→ **EXERCISE PROMPT**
Answer these questions using the Comet code for de Bruijn sequences below:
(a) Which example was the Animation class adapted from?
(b) What value is given to sizeDraw?
(c) What color is each rectangle set to when it is created?

→ **PASSAGE TO READ**

· · · · ·

/*
   deBruijn sequences in Comet

  
  Implementation of de Bruijn sequences in Comet, both "classical" and "arbitrary". 
 
  Compare with the the web based programs:
    http://www.hakank.org/comb/debruijn.cgi   
    http://www.hakank.org/comb/debruijn_arb.cgi
 

  This Comet model was created by Hakan Kjellerstrand (hakank@bonetmail.com)
  Also, see my Comet page: http://www.hakank.org/comet 

 */

import cotfd;
import qtvisual;
include "stree";

bool debug = false; // show all values of the events

//
// This Animation class is adapted from the example
// queensg.co
// Note the adding of +1 in the animate() function.
// 
class Animation {
   Visualizer         _gui;
   int              _scale;
   VisualRectangle[,] _grq;
   range              Size;
   var<CP>{int}[]    x;
   STree              tree;
   boolean        _tracing;

  Animation(Solver<CP> m,var<CP>{int}[] q, bool debug, range size2,
            string title) {
      _gui  = new Visualizer();
      _tracing =true;
      x = q;
      Size = q.getRange();
      int sizeDraw = 800;
      VisualDrawingBoard board(_gui,title); 
      _scale = (sizeDraw)/(Size.getSize());
      _grq = new VisualRectangle[Size,size2];
      forall(i in Size,j in size2) {
         _grq[i,j] = new VisualRectangle(board,_scale*(i-1)+2,_scale*(j-1)+2,_scale-4,_scale-4);
         _grq[i,j].setColor("green");
      }     
      _gui.addNotebookPage(board);     
      board.fitContent();      
      tree = new STree(_gui,m);

      // Toggle "tracing mode" whenever the button in the toolbar is clicked.
      whenever _gui.getTracingButton()@clicked() 
         _tracing = !_tracing;

      // Whenever COMET backtracks (after a failure), change the status 
      // line to green
      whenever m.getSearchController()@doBacktrack() { 
        cout << "Backtracked..." << endl; 
         if (_tracing) {
            _gui.getStatusBar().setColor("green");
            pause("Backtracked...");
         }
      }

      // Whenever COMET fails (before it backtracks), change the status 
      // line to red.

· · · · ·

Stored data entries:
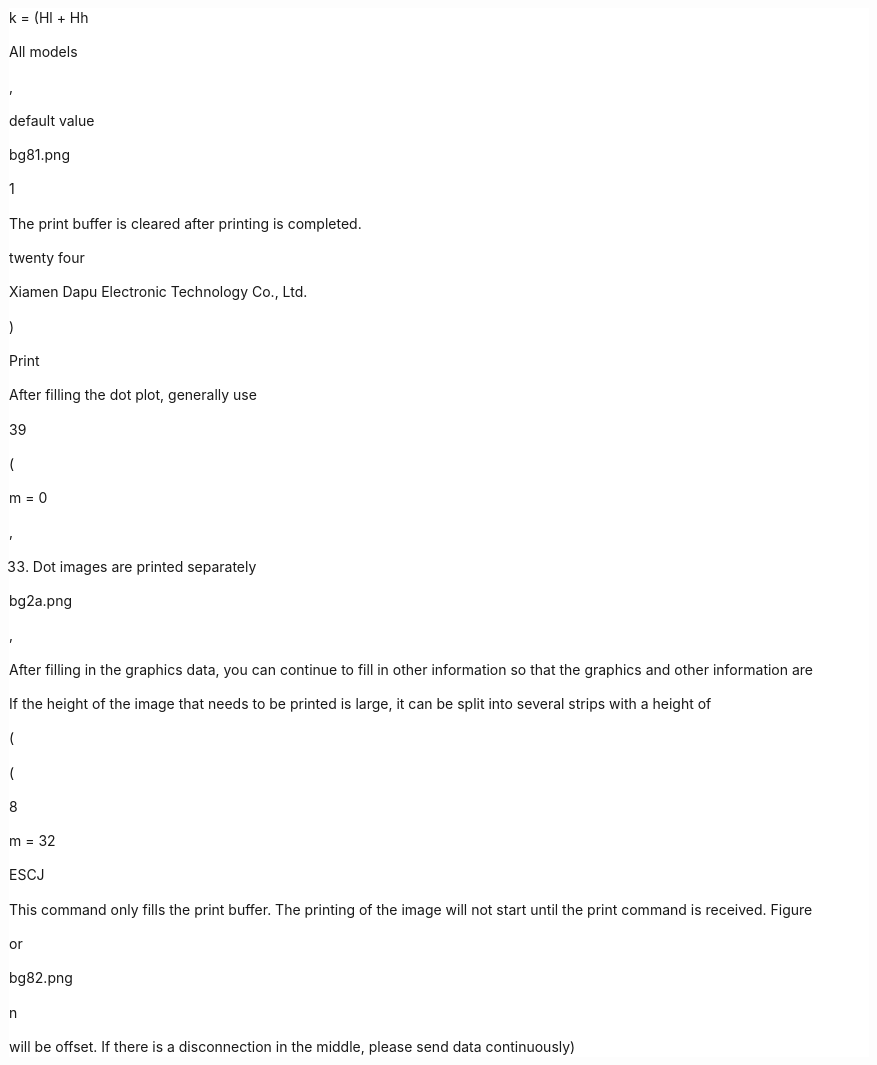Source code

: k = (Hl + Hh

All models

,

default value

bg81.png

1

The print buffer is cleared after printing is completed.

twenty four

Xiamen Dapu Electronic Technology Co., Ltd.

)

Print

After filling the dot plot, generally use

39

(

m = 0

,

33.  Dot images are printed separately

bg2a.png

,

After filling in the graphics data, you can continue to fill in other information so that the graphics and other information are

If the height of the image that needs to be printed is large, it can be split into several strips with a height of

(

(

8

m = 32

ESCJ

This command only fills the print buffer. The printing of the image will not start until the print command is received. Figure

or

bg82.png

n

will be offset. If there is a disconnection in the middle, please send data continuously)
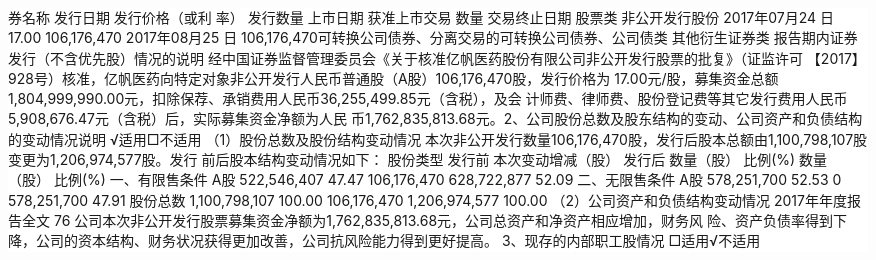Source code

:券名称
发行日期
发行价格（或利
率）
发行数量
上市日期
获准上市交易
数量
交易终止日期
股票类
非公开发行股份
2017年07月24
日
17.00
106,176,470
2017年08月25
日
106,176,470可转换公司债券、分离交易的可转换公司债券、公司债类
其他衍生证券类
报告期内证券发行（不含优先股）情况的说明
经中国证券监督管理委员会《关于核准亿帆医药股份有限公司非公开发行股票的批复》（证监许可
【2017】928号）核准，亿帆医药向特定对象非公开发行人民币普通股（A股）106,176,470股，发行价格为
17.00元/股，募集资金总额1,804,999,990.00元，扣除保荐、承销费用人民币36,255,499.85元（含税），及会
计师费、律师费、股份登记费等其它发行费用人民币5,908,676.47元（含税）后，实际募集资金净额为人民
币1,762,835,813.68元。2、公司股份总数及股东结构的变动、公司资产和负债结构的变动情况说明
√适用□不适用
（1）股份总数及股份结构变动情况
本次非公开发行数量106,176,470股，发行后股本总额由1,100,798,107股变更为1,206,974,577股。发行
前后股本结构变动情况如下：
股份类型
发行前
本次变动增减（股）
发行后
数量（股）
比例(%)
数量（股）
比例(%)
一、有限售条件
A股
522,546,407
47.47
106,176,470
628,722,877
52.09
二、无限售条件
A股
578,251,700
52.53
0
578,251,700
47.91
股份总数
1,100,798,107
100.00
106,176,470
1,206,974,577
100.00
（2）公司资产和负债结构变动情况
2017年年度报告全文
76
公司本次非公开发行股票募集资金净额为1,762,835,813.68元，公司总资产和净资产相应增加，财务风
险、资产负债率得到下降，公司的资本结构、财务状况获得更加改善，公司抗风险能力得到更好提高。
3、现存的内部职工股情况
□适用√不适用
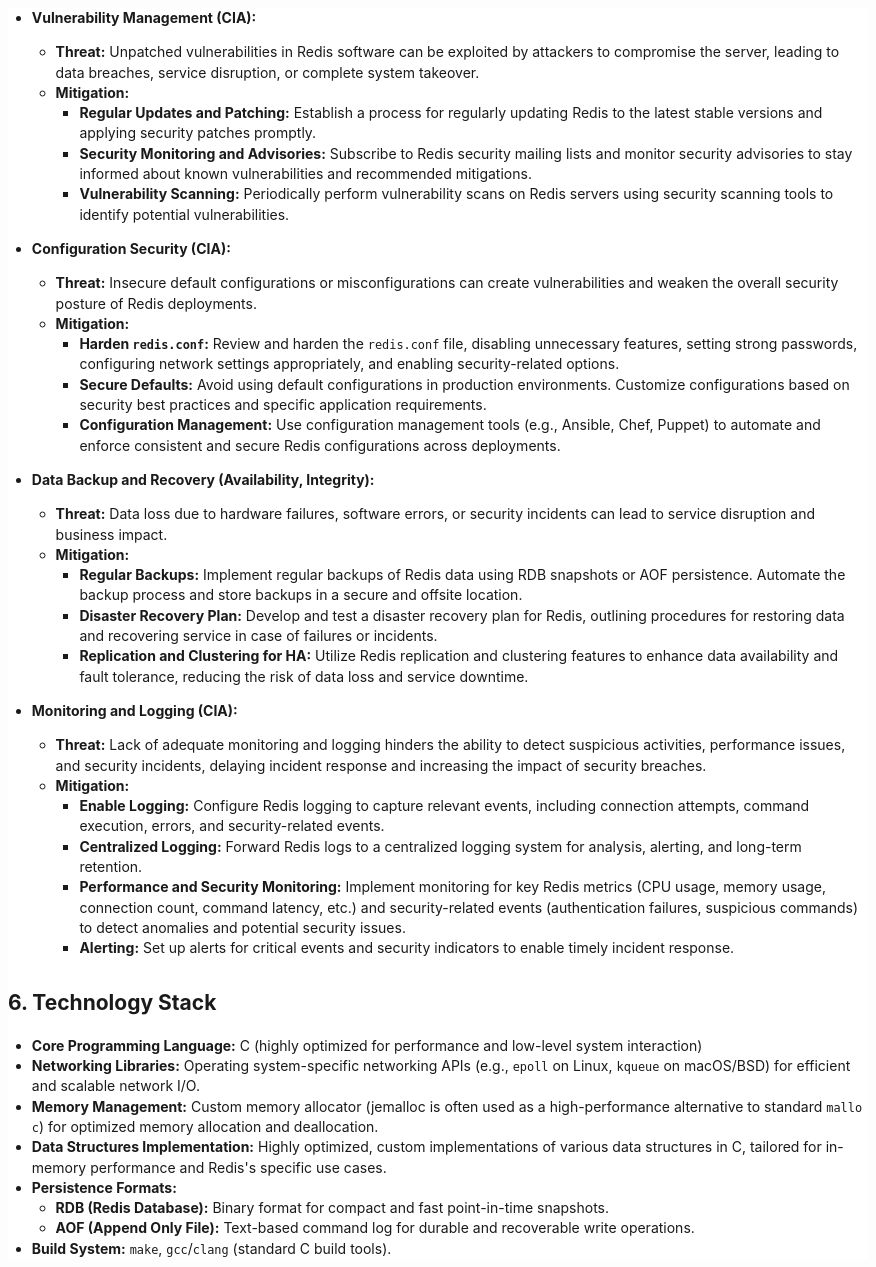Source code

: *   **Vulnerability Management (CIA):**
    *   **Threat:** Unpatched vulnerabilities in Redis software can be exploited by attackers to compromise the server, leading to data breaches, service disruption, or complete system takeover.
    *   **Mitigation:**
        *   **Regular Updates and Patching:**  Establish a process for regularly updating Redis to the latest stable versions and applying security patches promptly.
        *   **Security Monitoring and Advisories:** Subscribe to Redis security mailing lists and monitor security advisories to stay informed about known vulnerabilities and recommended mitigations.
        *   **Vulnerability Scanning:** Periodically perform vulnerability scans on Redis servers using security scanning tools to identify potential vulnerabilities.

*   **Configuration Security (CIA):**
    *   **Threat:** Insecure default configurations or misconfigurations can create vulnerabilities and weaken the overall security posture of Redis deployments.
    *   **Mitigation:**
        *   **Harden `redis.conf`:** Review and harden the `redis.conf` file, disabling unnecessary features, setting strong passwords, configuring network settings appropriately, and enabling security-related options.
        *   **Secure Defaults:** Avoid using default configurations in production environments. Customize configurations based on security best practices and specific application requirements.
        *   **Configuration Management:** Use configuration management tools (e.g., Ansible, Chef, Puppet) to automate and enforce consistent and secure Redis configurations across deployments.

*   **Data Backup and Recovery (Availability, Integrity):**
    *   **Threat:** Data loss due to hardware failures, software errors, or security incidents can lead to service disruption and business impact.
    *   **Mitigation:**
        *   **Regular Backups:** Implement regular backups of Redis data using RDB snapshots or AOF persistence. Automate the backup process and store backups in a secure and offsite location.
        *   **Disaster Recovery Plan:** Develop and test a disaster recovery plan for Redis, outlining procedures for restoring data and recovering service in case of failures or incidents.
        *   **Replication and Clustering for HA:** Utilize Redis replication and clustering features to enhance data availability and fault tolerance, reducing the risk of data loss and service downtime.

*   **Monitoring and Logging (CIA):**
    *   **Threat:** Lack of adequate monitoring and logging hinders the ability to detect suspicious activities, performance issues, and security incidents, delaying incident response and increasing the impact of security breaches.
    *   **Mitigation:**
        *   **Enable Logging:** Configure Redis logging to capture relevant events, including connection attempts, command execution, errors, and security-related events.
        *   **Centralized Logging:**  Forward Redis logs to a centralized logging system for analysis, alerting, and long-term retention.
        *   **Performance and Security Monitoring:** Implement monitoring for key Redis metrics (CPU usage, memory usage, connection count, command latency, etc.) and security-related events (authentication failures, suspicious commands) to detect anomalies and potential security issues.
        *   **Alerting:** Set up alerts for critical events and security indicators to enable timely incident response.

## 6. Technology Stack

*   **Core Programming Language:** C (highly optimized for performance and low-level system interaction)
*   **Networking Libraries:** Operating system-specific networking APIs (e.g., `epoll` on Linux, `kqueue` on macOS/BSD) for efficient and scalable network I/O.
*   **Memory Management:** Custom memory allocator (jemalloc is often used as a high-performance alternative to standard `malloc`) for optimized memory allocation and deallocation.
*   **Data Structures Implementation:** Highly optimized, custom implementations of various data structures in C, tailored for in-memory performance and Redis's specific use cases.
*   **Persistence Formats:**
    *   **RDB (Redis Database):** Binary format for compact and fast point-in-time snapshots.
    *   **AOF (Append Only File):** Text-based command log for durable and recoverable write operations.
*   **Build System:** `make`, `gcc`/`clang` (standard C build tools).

· · · · ·

→ **REPLY TO THE TASK**
(a) queensg.co
(b) 800
(c) Green